Kabul revisited: the unembedded experience
19 oktober 2010
De-ISAFING
Our official program ended today. We have been given a unique opportunity to discuss the NATO strategy with commanders at all levels and to interact with top EU and UN representatives. Our group leaves the headquarters of ISAF for the airport. I am not leaving with them. I am staying on in Kabul to get some Afghan perspective on things. De-ISAFING, I call it.
I hand in my NATO ID and walk with my bags to the exit of the headquarters of the ISAF military headquarters. Suddenly I am alone in Kabul. I pull my scarf over my head, call a taxi and travel to my new location, a research institute in the center of Kabul. It feels strange, a little scary also, without armed drivers and the organization of NATO behind me. I tell myself it's OK, I am no longer an obvious target, traveling with American military. Somehow, I miss their crude jokes.
Staff of the EU in Kabul live and work in a walled security compound. The UN and its staff will soon be moving to a secured compound too. Journalists and independent researchers still live in their own -guarded- houses in the city. There are wonderful restaurants to go to at night with great Afghan food in beautiful walled gardens with Afghan carpets and seating arrangements with pillows and low tables. Some of them even serve wine in clay tea pots.
What strikes me in the discussions with Afghans is the pessimism about the situation and the prospect for an end to the conflict. Afghans I speak to lament the fact that violence and insecurity are on the increase, the Taliban control large parts of the country and the public perception in our countries is turning against longer involvement in Afghanistan. “How come you defeated the Taliban government in 2 weeks in 2001 and cannot defeat them now?“ The contrast with the optimism and dynamism of the military could not be more striking. “The military are the only ones convinced that this strategy will succeed.”
Afghans are concerned about the intertwined counterinsurgency and political strategy. Killing and capture operations don’t necessarily create the momentum for negotiations, some of them say. The heavy-handedness of the kinetic operations creates a backlash. “The insurgency is incredibly resilient. For every one Taliban killed 10 will re-emerge. They will be more radical and less inclined to talk. They have nothing to gain from talks right now.” In Kabul, former Taliban ministers and ambassadors give interviews on some of the many TV channels. They distance themselves from talks and propagate the ideas of the Taliban. Some Afghans welcome their openness en want the Taliban to become a political party that participates in the political process.
We, the international community, are backing the central Afghan government to extend its long arm to the provinces.
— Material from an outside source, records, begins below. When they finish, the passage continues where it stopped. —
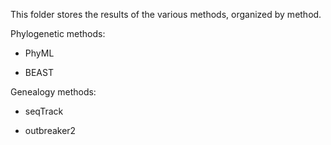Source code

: This folder stores the results of the various methods, organized by method.

Phylogenetic methods:

- PhyML

- BEAST

Genealogy methods:

- seqTrack

- outbreaker2
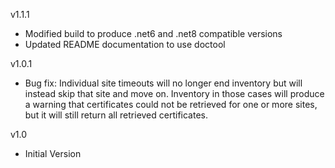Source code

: v1.1.1
- Modified build to produce .net6 and .net8 compatible versions
- Updated README documentation to use doctool

v1.0.1
- Bug fix: Individual site timeouts will no longer end inventory but will instead skip that site and move on.  Inventory in those cases will produce a warning that certificates could not be retrieved for one or more sites, but it will still return all retrieved certificates.

v1.0
- Initial Version
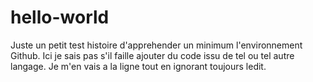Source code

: # hello-world
Juste un petit test histoire d'apprehender un minimum l'environnement Github.
Ici je sais pas s'il faille ajouter du code issu de tel ou tel autre langage.
Je m'en vais a la ligne tout en ignorant toujours ledit.
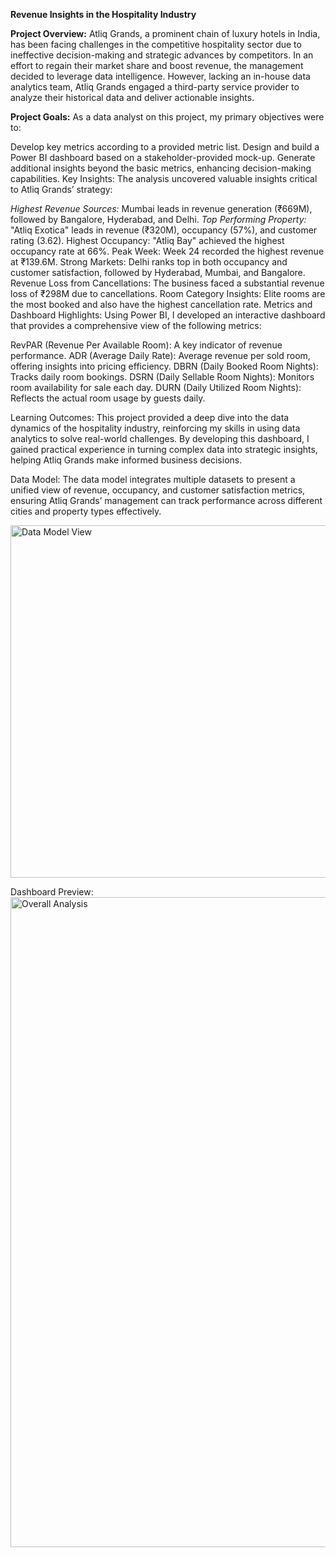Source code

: **Revenue Insights in the Hospitality Industry**


**Project Overview:** Atliq Grands, a prominent chain of luxury hotels in India, has been facing challenges in the competitive hospitality sector due to ineffective decision-making and strategic advances by competitors. In an effort to regain their market share and boost revenue, the management decided to leverage data intelligence. However, lacking an in-house data analytics team, Atliq Grands engaged a third-party service provider to analyze their historical data and deliver actionable insights.

**Project Goals:** As a data analyst on this project, my primary objectives were to:

Develop key metrics according to a provided metric list.
Design and build a Power BI dashboard based on a stakeholder-provided mock-up.
Generate additional insights beyond the basic metrics, enhancing decision-making capabilities.
Key Insights: The analysis uncovered valuable insights critical to Atliq Grands’ strategy:

*Highest Revenue Sources:* Mumbai leads in revenue generation (₹669M), followed by Bangalore, Hyderabad, and Delhi.
*Top Performing Property:* "Atliq Exotica" leads in revenue (₹320M), occupancy (57%), and customer rating (3.62).
Highest Occupancy: "Atliq Bay" achieved the highest occupancy rate at 66%.
Peak Week: Week 24 recorded the highest revenue at ₹139.6M.
Strong Markets: Delhi ranks top in both occupancy and customer satisfaction, followed by Hyderabad, Mumbai, and Bangalore.
Revenue Loss from Cancellations: The business faced a substantial revenue loss of ₹298M due to cancellations.
Room Category Insights: Elite rooms are the most booked and also have the highest cancellation rate.
Metrics and Dashboard Highlights: Using Power BI, I developed an interactive dashboard that provides a comprehensive view of the following metrics:

RevPAR (Revenue Per Available Room): A key indicator of revenue performance.
ADR (Average Daily Rate): Average revenue per sold room, offering insights into pricing efficiency.
DBRN (Daily Booked Room Nights): Tracks daily room bookings.
DSRN (Daily Sellable Room Nights): Monitors room availability for sale each day.
DURN (Daily Utilized Room Nights): Reflects the actual room usage by guests daily.

Learning Outcomes: This project provided a deep dive into the data dynamics of the hospitality industry, reinforcing my skills in using data analytics to solve real-world challenges. By developing this dashboard, I gained practical experience in turning complex data into strategic insights, helping Atliq Grands make informed business decisions.

Data Model: The data model integrates multiple datasets to present a unified view of revenue, occupancy, and customer satisfaction metrics, ensuring Atliq Grands’ management can track performance across different cities and property types effectively.

<img width="564" alt="Data Model View" src="https://github.com/user-attachments/assets/27f93bb6-9125-4e72-8c44-d2c1144b3095">

Dashboard Preview:
<img width="1040" alt="Overall Analysis " src="https://github.com/user-attachments/assets/86b78a85-18c1-4249-b933-7b8ff792c8c0">



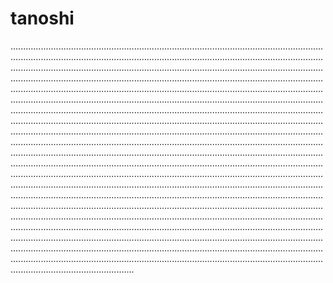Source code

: # tanoshi

.............................................................................................................................................................................................................................................................................................................................................................................................................................................................................................................................................................................................................................................................................................................................................................................................................................................................................................................................................................................................................................................................................................................................................................................................................................................................................................................................................................................................................................................................................................................................................................................................................................................................................................................................................................................................................................................................................................................................................................................................................................................................................................................................................................................................................................................................................................................................................................................................................................................................................................................................................................................................................................................................................................................................................................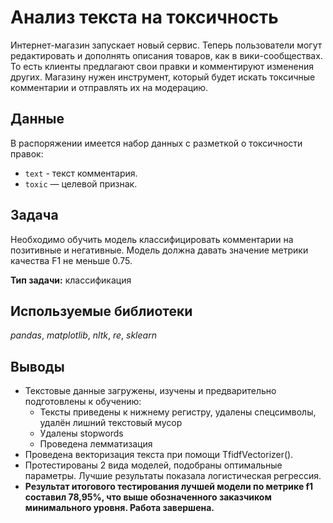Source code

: # Анализ текста на токсичность
Интернет-магазин запускает новый сервис. Теперь пользователи могут редактировать и дополнять описания товаров, как в вики-сообществах. 
То есть клиенты предлагают свои правки и комментируют изменения других. Магазину нужен инструмент, который будет искать токсичные комментарии и отправлять их на модерацию.

## Данные
В распоряжении имеется набор данных с разметкой о токсичности правок:
* `text`  - текст комментария.
* `toxic` — целевой признак.

## Задача
Необходимо обучить модель классифицировать комментарии на позитивные и негативные.
Модель должна давать значение метрики качества F1 не меньше 0.75.

**Тип задачи:** классификация

## Используемые библиотеки
*pandas*, *matplotlib*, *nltk*, *re*, *sklearn*

## Выводы
* Текстовые данные загружены, изучены и предварительно подготовлены к обучению:
    * Тексты приведены к нижнему регистру, удалены спецсимволы, удалён лишний текстовый мусор
    * Удалены stopwords
    * Проведена лемматизация
* Проведена векторизация текста при помощи TfidfVectorizer().
* Протестированы 2 вида моделей, подобраны оптимальные параметры. Лучшие результаты показала логистическая регрессия.
* **Результат итогового тестирования лучшей модели по метрике f1 составил 78,95%, что выше обозначенного заказчиком минимального уровня. Работа завершена.**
Is this the only or even the best way to stabilize Afghanistan, I wonder. “You cannot change old habits at gunpoint” one Afghan tells me. “You cannot impose an illegitimate government at gunpoint either.” The military can clear an area of insurgents. But if subsequently a corrupt governor with a criminal record is appointed, the population again turn to the Taliban. “Afghans never expected to get health clinics and schools, one Afghan MP tells me. “What they want is someone to turn to, who helps them to solve problems and conflicts. Someone they trust.” This is a society emerging from 30 years of war with in some parts of the country, a culture of revenge. There are lots of conflicts over land, water, property, ethnic rivalries and tribal scores to settle. Governance for many rural Afghans equals a simple form of justice. This is exactly the vacuum the Taliban are filling. They dispense justice. It is cheap, quick, transparent and very cruel.
Afghans are concerned that the international timetable dictates the operations on the ground. They express frustration at the announcement of yet another review of the strategy by President Obama in December and statements by the British PM Mr. Cameron that British troops are in Afghanistan for Britain’s own national security interests. “Everyone is fighting their own war in Afghanistan. The US and Iran, India and Pakistan, the war against terror, China and India.”
My last meeting is with the director of the Afghan Independent Human Rights Commission. After my meeting two Afghan students of 19 and 20 years old wait for me in the waiting area. Can I help them to get a scholarship abroad? Their parents are in Pakistan and want to take them back from their studies because of the worsening security situation. They fear that they will be married off and never have a chance to finish their studies. They have tried to get a scholarship but without connections and money they have no chance.
The plane to Dubai is full of private security contractors and Afghans living or working abroad. By the time we get to Dubai, turbans and scarves have disappeared.